Но я не мог говорить. Я держался из последних сил. Я чувствовал, что если скажу хоть слово, то сейчас же разрыдаюсь и стану жаловаться на пересылку, скажу, что мне плохо без нее, без Лиды, и что рана у меня открывается, и что не таким бы мне хотелось быть перед нею, какой я сейчас. Мне хотелось бы быть тем красивым, удалым молодцем, о котором я все время рассказывал ей в своих сказках. И если бы я в самом деле был им, этим сказочным по велителем, я бы велел всем, всем людям в моем царстве выдавать красивую одежду, особенно молодым, особенно тем, кто ее никогда не носил и впервые любит… и если не навсегда, то хоть на день остановил бы войну.
Но я солдат, нестроевой солдат, остриженный, как и все солдаты, наголо, и сказки нет больше, сказка кончилась. Не время сейчас для сказок.
— Лида, тебе лучше уйти, — сказал я и поднялся со скамьи. Привет матери передавай! Умная она у тебя женщина. И очень тебя любит. Береги ее.
— Хорошо, хорошо, Миша, я уйду. Я сейчас уйду. Я ведь только письмо…
— Уходи, Лида!
Мы стояли посреди тротуара, и люди обходили нас, толкали. Лида что-то говорила, или губы у нее дрожали: невозможно было понять. Я наклонился к ней, и до меня донеслось:
— Миша, я боюсь за тебя! Миша, я боюсь тебя тут одного оставить. У тебя в глазах что-то…
— Прошу тебя, Лида, иди! — Я отбросил завязанную узлом кленовую ветку, закусил губу и поднял глаза к небу. — Иди, ничего со мной не станется. Я ведь медвежатник, — попытался пошутить я. Но шутки не получилось, голос у меня осекся, и я легонько повернул ее от себя. — Прошу тебя…
Она послушно пошла от меня, по-старушечьи ссутулившись. Я почувствовал — Лида вот-вот обернется.
— Пожалуйста, не оглядывайся.
Она шла медленно и услышала эти слова, тряхнула головой, согласилась… и все-таки оглянулась. Своими яркими глазищами, в которых стояла мука, она позвала меня.
— Да уходи же ты! — заорал я, оттолкнул постового и вбежал во двор.

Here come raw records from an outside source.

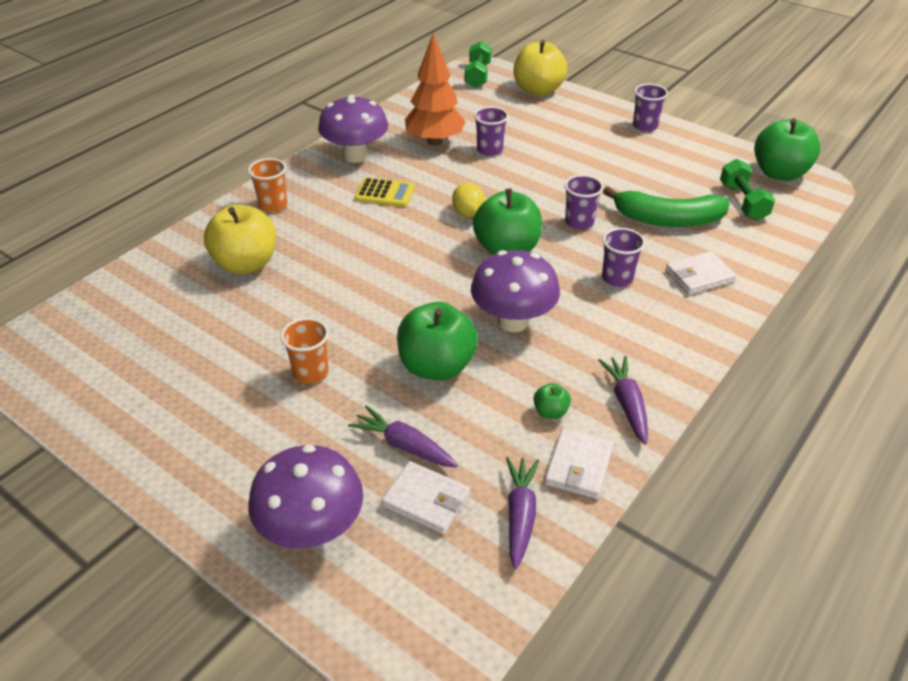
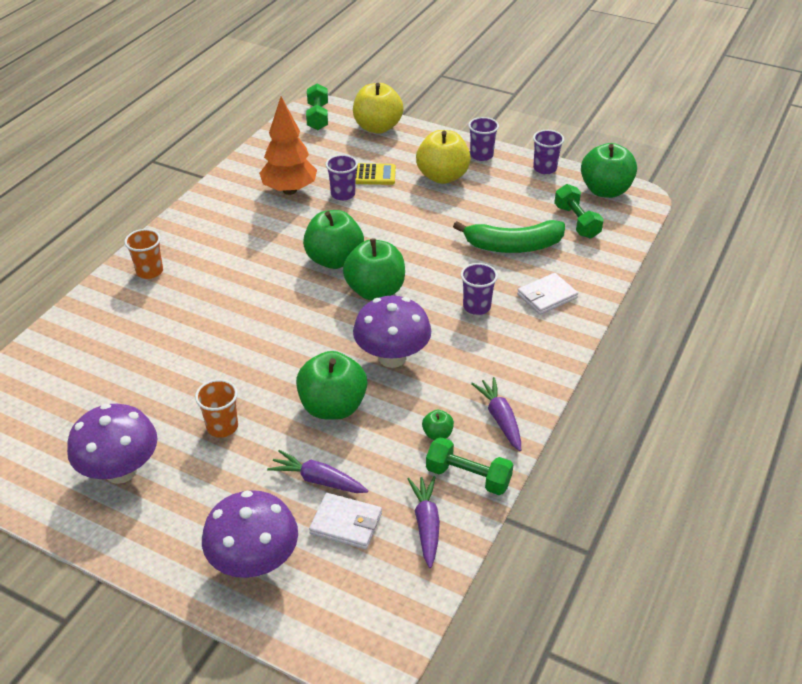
camera: 10 degrees left, 0 degrees up
(246, 263) = (138, 332): yellow apple -> yellow apple (442, 176)
(356, 156) = (217, 213): purple mushroom -> purple mushroom (121, 471)
(385, 193) = (253, 248): yellow calculator -> yellow calculator (372, 175)
(468, 213) = (334, 260): yellow lemon -> green apple
(579, 222) = (436, 257): purple cup -> purple cup (544, 168)
(579, 466) = (468, 477): white wallet -> green dumbbell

Я залез на нары, наглухо укрылся шинелью и плакал молчком до тех пор, пока были слезы. Потом я лежал просто так, обессиленный слезами, и впервые в жизни узнал, как может болеть у человека сердце. Кто-то осторожно потянул с меня шинель. Я подумал, что ее намереваются спереть два тех блатняка — они могут и последнюю шинель солдата на пропой пустить, — и резко поднялся.
— Курни, солдат. — Из темноты ко мне протянули светящийся окурок.
Я залпом выхлебал дым из бычка — ожгло даже губы.
— Убили кого-нибудь? — спросил меня из темноты тот, что давал докурить.
— Убили…
— Когда только и конец этому будет? — Вздох, молчание, а спустя время — тихий, добрый совет: — Спи давай, парень, если можешь…
Я снова завернулся в шинель, угрелся и где-то под утро заснул. Днем я вышел в строй и с первым попавшимся «покупателем» уехал на Украину. Оттуда было ближе добираться до фронта и отыскивать свою часть. В нестроевой части я, конечно, не помышлял оставаться — еще могу пока бегать, стрелять, работать, а кирпичи таскать да рельсы либо мыло варить и без меня кому найдется.
Ну вот и точка. Больше я никогда не видел Лиду наяву, и больше мне нечего рассказать о своей любви. В книгах часто случаются нечаянные встречи, а у меня и этого не было.
Закружила меня война, бросала из полка в полк, из госпиталя в госпиталь, с пересылки на пересылку. Постепенно присохла боль в душе, рассеялось и чувство задавленности, одиночества, все входило в свои берега. В сутолоке военной и любовь-то моя вроде бы притухла, а потом, показалось, и вовсе истлела, навсегда, насовсем.
Но вот годы прошли. Многие годы. И война-то вспоминается как далекий затяжной сон, в котором действует незнакомый и в то же время до боли близкий мне парнишка, а я все думаю: «А может, встречу? Случается же, случается!» И знаю ведь — ничего уже не воротишь, не вернешь, и все равно думаю, жду, надеюсь…
Я люблю родную страну свою, хоть и не умею сказать об этом, как не умел когда-то и девушке своей сказать о любви. Но очень уж большая земля-то наша — российская. Утеряешь человека и не вдруг найдешь.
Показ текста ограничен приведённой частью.